__任务说明__: 把关于打印nltk树对象的帖子中从“如何漂亮地打印nltk树对象?”到“NPChunker = nltk.RegexpParser(pattern)”的这一段一字不改地抄写出来。

---- 文本段落

代码之家  ›  专栏  ›  技术社区  ›  Lerner Zhang

如何漂亮地打印nltk树对象?

  •  2
  • Lerner Zhang  · 技术社区  · 6 年前

    import nltk 
    sentence = [("the", "DT"), ("little", "JJ"), ("yellow", "JJ"), ("dog", "NN"), ("barked","VBD"), ("at", "IN"), ("the", "DT"), ("cat", "NN")]
    
    pattern = """NP: {<DT>?<JJ>*<NN>}
    VBD: {<VBD>}
    IN: {<IN>}"""
    NPChunker = nltk.RegexpParser(pattern) 
    result = NPChunker.parse(sentence)
    

    资料来源: https://stackoverflow.com/a/31937278/3552975

    我不知道为什么我不能打印 result .

    result.pretty_print()
    

    错误显示 TypeError: not all arguments converted during string formatting . 我用Python3.5,nltk3.3。

    1 回复  |  直到 6 年前
        1
  •  9
  •   alvas    6 年前

    如果您正在寻找一个带括号的解析输出,那么可以使用 Tree.pprint()

--------
---- 所给材料

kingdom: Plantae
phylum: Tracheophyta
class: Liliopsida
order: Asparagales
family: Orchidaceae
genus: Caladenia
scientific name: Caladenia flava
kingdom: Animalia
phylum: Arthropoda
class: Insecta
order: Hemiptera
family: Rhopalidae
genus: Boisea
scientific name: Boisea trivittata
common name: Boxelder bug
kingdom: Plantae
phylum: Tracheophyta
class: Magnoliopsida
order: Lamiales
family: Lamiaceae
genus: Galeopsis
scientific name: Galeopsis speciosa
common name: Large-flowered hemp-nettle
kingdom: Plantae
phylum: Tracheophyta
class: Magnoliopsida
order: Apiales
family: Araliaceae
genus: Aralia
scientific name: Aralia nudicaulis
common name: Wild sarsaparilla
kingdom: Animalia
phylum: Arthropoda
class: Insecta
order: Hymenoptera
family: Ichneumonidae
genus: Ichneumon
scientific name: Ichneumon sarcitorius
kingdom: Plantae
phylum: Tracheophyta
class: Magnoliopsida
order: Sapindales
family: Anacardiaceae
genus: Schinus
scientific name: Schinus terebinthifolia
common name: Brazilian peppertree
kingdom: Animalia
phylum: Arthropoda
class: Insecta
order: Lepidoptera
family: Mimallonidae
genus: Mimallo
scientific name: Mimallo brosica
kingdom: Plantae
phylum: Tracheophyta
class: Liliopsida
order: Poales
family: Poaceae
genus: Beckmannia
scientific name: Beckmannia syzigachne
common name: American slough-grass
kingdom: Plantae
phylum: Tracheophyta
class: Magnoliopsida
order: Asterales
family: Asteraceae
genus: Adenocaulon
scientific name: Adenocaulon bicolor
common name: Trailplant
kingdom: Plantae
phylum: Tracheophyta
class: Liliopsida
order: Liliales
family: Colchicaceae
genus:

--------

__练习结果__:
如何漂亮地打印nltk树对象?

  •  2
  • Lerner Zhang  · 技术社区  · 6 年前

    import nltk 
    sentence = [("the", "DT"), ("little", "JJ"), ("yellow", "JJ"), ("dog", "NN"), ("barked","VBD"), ("at", "IN"), ("the", "DT"), ("cat", "NN")]
    
    pattern = """NP: {<DT>?<JJ>*<NN>}
    VBD: {<VBD>}
    IN: {<IN>}"""
    NPChunker = nltk.RegexpParser(pattern)